PROBLEM DETAILS: What lines below include the word "毫秒级时间戳"? Copy each one.
◇ ◇ ◇ ◇ ◇ ◇ ◇
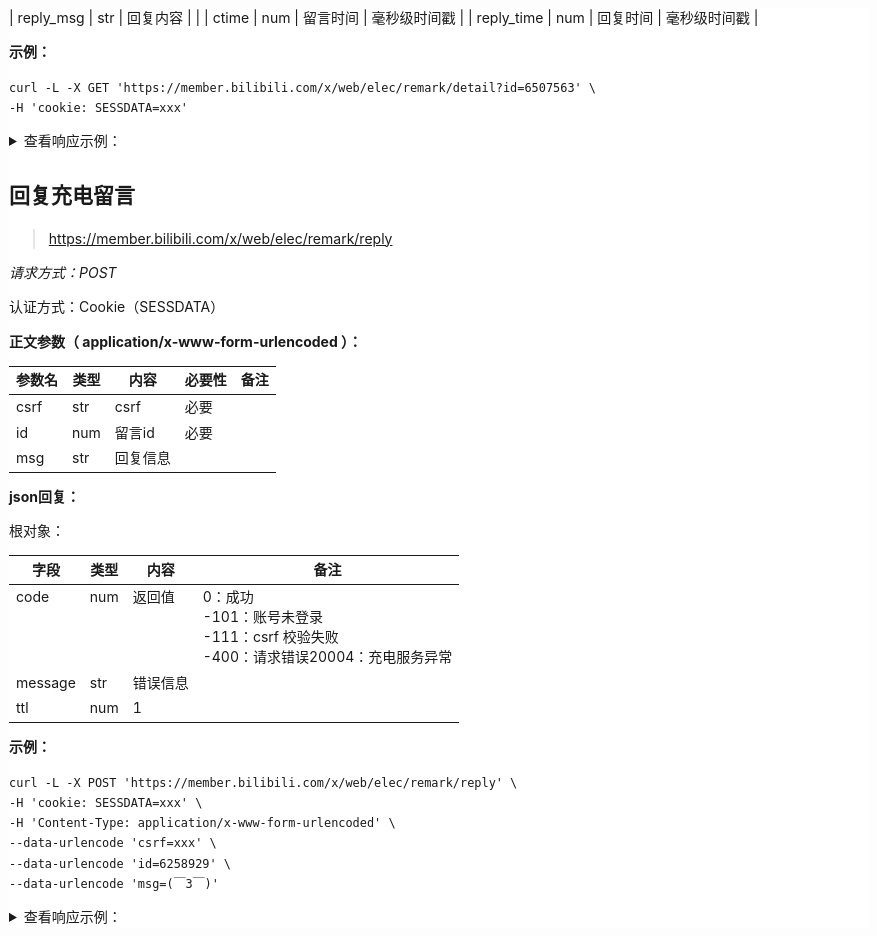 | reply_msg | str | 回复内容 |     |
| ctime | num | 留言时间 | 毫秒级时间戳    |
| reply_time | num | 回复时间 | 毫秒级时间戳    |

**示例：**

```shell
curl -L -X GET 'https://member.bilibili.com/x/web/elec/remark/detail?id=6507563' \
-H 'cookie: SESSDATA=xxx'
```

<details><summary>查看响应示例：</summary></details>

## 回复充电留言

> https://member.bilibili.com/x/web/elec/remark/reply

*请求方式：POST*

认证方式：Cookie（SESSDATA）

**正文参数（ application/x-www-form-urlencoded ）：**

| 参数名       | 类型   | 内容                     | 必要性         | 备注                                                         |
| ------------ | ------ | ------------------------ | -------------- | ------------------------------------------------------------ |
| csrf   | str    | csrf             |  必要   |                                                              |
| id   | num    | 留言id             |  必要   |                                                              |
| msg   | str    | 回复信息             |     |                                                              |

**json回复：**

根对象：

| 字段    | 类型 | 内容     | 备注                                                         |
| ------- | ---- | -------- | ------------------------------------------------------------ |
| code    | num  | 返回值   | 0：成功<br />-101：账号未登录<br />-111：csrf 校验失败<br />-400：请求错误20004：充电服务异常<br /> |
| message | str  | 错误信息 |                                                       |
| ttl     | num  | 1        |                                                              |

**示例：**

```shell
curl -L -X POST 'https://member.bilibili.com/x/web/elec/remark/reply' \
-H 'cookie: SESSDATA=xxx' \
-H 'Content-Type: application/x-www-form-urlencoded' \
--data-urlencode 'csrf=xxx' \
--data-urlencode 'id=6258929' \
--data-urlencode 'msg=(￣3￣)'
```

<details><summary>查看响应示例：</summary></details>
◇ ◇ ◇ ◇ ◇ ◇ ◇
TASK ANSWER:
| ctime | num | 留言时间 | 毫秒级时间戳    |
| reply_time | num | 回复时间 | 毫秒级时间戳    |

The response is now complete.